Les préparatifs de cette 13e édition du GP historique vont bon train. Les infrastructures sont déjà opérationnelles depuis plusieurs semaines avec le passage des Formule électrique. Un choc générationnel va s’opérer dès demain avec le premier passage des anciennes gloires de la catégorie reine du sport automobile.

Avant cela, reste à accueillir les équipes qui vont concourir tout au long du week-end. Ce mercredi, les premiers bolides commençaient à pointer le bout de leur aileron avant.

Dans le sillage d’une équipe

En préambule, les 200 monoplaces attendues sur les 3 jours de compétition doivent passer par les vérifications administratives. Un point de passage obligatoire où tout est organisé par les équipes de l’ACM pour ne pas perdre de temps. Car l’ensemble des équipages doit être validé dans les 48 heures.
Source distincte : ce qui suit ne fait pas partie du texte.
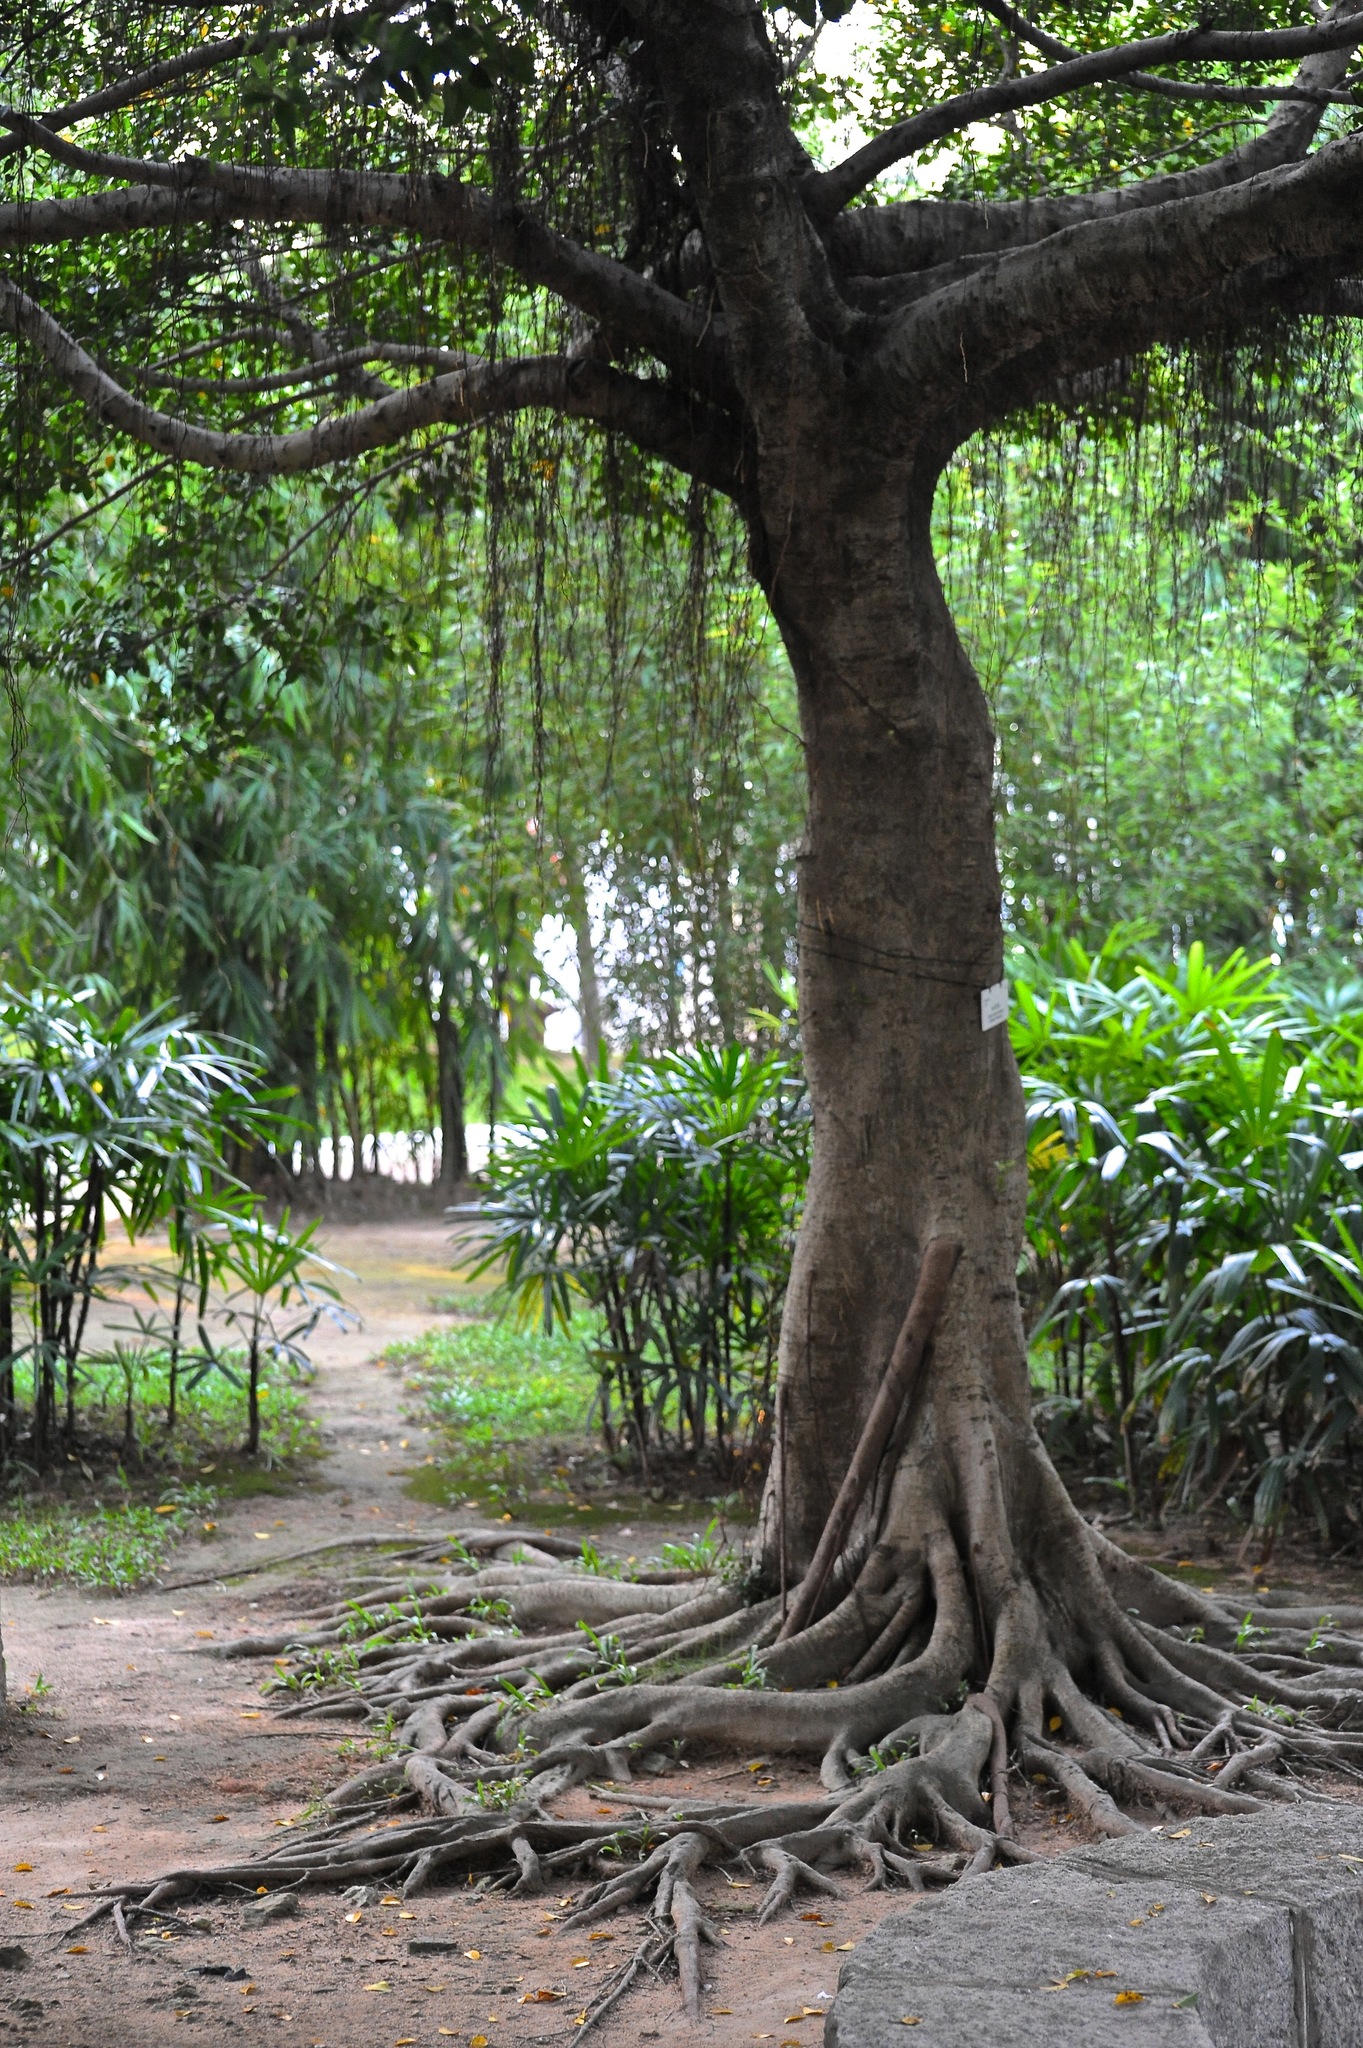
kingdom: Plantae
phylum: Tracheophyta
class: Magnoliopsida
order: Rosales
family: Moraceae
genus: Ficus
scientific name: Ficus microcarpa
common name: Chinese banyan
Parmi les premiers arrivés, William Nuthall, un pilote britannique habitué des épreuves historiques, engage deux voitures cette année. Une Maserati 250F de 1957 en série A2 Juan Manuel Fangio et une Jaguar type C de 1953 en série C. Dans l’équipe, il n’y a pas de personnel pour s’occuper des démarches. Et c’est le pilote en personne qui se déplace pour valider sa participation.

Première étape, faire vérifier sa licence pilote. "Pour participer ils doivent avoir un grade C minimum qui correspond à un niveau d’expérience acquis dans le pilotage. Ensuite on regarde les papiers qui permettent aux concurrents de faire des épreuves de rapidité", confie l’une des personnes en charge de cette vérification.

 

Mais attention aux erreurs car dans la famille Nuthall c’est bien William qui va prendre le volant et non son frère jumeau Oliver, qui a déjà couru à Monaco par le passé. Une situation qui amuse le jumeau: "On nous confond souvent car mon frère court également. Donc il faut être vigilant pour éviter les erreurs."

S’en suit une vérification plus portée sur la fin du week-end, l’inscription à la soirée du gala. Elle se déroulera au sortir des différentes courses le dimanche soir. Ici on fait en sorte de savoir combien de personnes participeront au dîner.

"On a des personnes avec qui ont s’entend mieux et donc j’ai demandé s’il était possible d’être avec eux pour le gala. Ce sera la surprise", plaisante William. "On essaye de rendre ce moment convivial pour les concurrents en les plaçant de manière à ce qu’ils soient entre amis ou dans un groupe de même nationalité", confie le responsable de l’ACM.

"Je n’étais pas vraiment dans l’ambiance course"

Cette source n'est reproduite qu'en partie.